▸ **Istruzioni dell'esercizio**
1. Trascrivi dal testo sull'inchiesta arbitrale, riportato più avanti, il passo che va da "Condò: l’inchiesta si" fino a "sistema delle designazioni." compreso.
2. Rispondi a queste domande in base al testo sull'inchiesta arbitrale riportato più avanti:
(a) Per quale emittente Paolo Condò offre la sua analisi?
(b) Quale giorno ha portato chiarimenti decisivi sulla vicenda?
(c) Che cosa emerge se sono implicati soltanto arbitri?

▸ **Estratto del documento**
Paolo Condò ridimensiona l’inchiesta arbitrale italiana: nessun dirigente Inter risulta coinvolto e la vicenda perde il peso mediatico iniziale secondo l’analisi Sky Sport del giornalista.
Condò: l’inchiesta si sgonfia senza dirigenti nerazzurri
Il giornalista Paolo Condò offre una lettura completamente diversa rispetto alle prime 48 ore di copertura mediatica. La dinamica che sembrava travolgente sabato si è trasformata in una questione circoscritta al solo ambito arbitrale. Lunedì ha portato chiarimenti decisivi: l’assenza di tesserati Inter tra gli indagati cambia radicalmente la percezione della vicenda. Condò parla di un’inchiesta che “si sta un po’ sgonfiando”, con il focus ristretto a criticità interne già note nel sistema delle designazioni.
La questione assume allora una diversa gravità. Se sono implicati soltanto arbitri, emerge una faida interna all’arbitraggio che rivela problematiche strutturali del settore. Condò sottolinea come questa dinamica “dice anche lunga sulla situazione in cui probabilmente bisognava intervenire in qualche modo prima”, evidenziando negligenze organizzative precedenti che nessuno aveva affrontato.

Dati sui punti chiave della posa umana:
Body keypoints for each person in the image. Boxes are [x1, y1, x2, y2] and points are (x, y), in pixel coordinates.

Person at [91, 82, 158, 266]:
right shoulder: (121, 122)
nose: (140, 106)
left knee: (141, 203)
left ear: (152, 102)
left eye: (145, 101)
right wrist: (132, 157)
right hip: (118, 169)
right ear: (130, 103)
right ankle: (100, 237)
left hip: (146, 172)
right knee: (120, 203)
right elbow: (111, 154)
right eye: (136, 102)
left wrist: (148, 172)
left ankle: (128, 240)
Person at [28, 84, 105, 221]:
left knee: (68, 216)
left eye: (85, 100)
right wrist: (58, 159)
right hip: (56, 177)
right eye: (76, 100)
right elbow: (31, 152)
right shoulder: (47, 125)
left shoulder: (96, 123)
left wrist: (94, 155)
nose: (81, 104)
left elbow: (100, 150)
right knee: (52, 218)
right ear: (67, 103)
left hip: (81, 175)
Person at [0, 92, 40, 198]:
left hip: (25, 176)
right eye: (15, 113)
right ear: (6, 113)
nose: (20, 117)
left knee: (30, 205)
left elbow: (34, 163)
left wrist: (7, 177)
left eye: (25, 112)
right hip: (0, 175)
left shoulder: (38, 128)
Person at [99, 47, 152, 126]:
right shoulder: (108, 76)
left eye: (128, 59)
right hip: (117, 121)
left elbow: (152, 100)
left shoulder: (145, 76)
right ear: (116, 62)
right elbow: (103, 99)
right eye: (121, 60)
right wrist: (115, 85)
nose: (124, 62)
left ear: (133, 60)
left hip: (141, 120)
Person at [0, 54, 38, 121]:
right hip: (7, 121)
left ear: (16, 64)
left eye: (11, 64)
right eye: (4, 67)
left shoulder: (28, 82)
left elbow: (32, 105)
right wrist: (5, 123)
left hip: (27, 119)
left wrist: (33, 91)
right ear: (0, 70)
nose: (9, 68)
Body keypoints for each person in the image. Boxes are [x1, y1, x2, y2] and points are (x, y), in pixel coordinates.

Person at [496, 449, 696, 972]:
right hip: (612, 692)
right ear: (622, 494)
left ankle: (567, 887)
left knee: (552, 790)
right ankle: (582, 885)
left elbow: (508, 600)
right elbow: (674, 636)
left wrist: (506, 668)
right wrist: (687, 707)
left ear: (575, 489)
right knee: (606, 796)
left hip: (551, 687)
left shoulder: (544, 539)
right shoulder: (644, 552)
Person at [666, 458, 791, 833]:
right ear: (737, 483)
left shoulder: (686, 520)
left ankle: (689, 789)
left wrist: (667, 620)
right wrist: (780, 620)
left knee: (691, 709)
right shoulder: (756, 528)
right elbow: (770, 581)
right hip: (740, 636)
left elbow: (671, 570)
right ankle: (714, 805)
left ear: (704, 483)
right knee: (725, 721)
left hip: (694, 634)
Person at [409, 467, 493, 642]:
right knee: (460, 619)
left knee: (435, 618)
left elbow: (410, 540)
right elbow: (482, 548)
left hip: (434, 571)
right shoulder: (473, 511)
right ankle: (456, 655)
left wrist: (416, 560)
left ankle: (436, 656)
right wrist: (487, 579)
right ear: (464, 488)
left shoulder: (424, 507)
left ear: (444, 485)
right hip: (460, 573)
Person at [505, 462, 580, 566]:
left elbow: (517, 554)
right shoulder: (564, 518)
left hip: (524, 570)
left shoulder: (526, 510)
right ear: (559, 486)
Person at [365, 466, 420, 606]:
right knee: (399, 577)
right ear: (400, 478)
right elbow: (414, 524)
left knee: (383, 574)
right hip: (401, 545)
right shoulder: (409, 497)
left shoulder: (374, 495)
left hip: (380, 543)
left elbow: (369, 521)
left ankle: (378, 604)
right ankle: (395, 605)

--

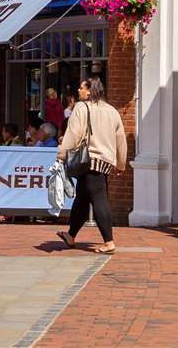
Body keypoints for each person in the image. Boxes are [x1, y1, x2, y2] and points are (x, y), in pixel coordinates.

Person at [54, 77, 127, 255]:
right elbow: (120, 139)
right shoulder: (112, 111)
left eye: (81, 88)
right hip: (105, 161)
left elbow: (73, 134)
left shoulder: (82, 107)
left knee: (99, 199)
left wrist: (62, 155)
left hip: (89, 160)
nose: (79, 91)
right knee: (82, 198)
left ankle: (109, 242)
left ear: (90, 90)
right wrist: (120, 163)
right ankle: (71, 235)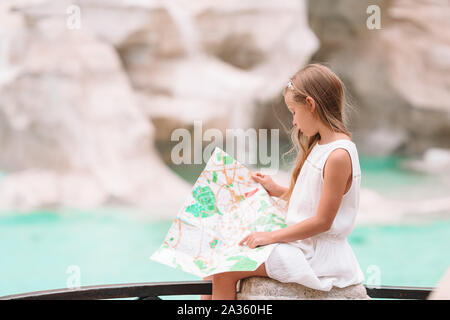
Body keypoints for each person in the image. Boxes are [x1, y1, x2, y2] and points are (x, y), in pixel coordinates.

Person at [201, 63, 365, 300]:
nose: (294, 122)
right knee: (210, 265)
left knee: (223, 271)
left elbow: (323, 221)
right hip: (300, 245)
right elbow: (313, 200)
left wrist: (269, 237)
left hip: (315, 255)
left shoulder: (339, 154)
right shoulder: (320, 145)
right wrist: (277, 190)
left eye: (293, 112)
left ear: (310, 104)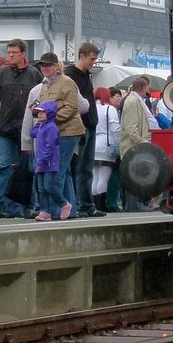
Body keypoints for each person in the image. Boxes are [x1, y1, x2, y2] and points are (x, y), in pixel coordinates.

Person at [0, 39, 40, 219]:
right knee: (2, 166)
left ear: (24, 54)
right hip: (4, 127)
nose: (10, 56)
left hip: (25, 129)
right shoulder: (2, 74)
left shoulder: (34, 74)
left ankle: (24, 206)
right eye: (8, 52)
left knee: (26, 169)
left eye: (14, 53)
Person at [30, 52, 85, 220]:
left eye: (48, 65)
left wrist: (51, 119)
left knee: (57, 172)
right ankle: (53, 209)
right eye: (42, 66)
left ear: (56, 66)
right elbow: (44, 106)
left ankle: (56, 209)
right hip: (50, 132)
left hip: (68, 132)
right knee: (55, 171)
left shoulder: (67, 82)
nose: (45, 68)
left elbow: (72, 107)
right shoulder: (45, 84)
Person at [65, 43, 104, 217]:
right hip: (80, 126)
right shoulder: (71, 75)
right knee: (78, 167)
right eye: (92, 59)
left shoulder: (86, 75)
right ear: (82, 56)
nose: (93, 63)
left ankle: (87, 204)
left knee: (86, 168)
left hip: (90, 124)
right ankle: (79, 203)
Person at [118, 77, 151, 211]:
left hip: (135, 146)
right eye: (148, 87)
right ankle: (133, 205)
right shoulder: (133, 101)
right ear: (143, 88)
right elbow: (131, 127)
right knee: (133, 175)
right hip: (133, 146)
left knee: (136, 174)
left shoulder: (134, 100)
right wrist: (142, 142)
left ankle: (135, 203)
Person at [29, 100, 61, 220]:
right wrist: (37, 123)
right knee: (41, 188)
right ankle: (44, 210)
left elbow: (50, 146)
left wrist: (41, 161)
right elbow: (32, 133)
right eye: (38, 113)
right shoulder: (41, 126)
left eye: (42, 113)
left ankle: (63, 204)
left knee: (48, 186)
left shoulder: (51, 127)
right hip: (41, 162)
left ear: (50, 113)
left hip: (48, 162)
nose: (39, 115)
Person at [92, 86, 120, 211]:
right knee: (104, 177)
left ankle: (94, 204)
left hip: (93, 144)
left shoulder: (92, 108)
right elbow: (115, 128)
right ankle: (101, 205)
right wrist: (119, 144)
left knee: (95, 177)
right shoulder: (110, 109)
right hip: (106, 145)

▸ **Soluzioni delle consegne**
1.
Condò: l’inchiesta si sgonfia senza dirigenti nerazzurri
Il giornalista Paolo Condò offre una lettura completamente diversa rispetto alle prime 48 ore di copertura mediatica. La dinamica che sembrava travolgente sabato si è trasformata in una questione circoscritta al solo ambito arbitrale. Lunedì ha portato chiarimenti decisivi: l’assenza di tesserati Inter tra gli indagati cambia radicalmente la percezione della vicenda. Condò parla di un’inchiesta che “si sta un po’ sgonfiando”, con il focus ristretto a criticità interne già note nel sistema delle designazioni.

2.
(a) Sky Sport.
(b) Lunedì.
(c) Emerge una faida interna all'arbitraggio che rivela problematiche strutturali del settore.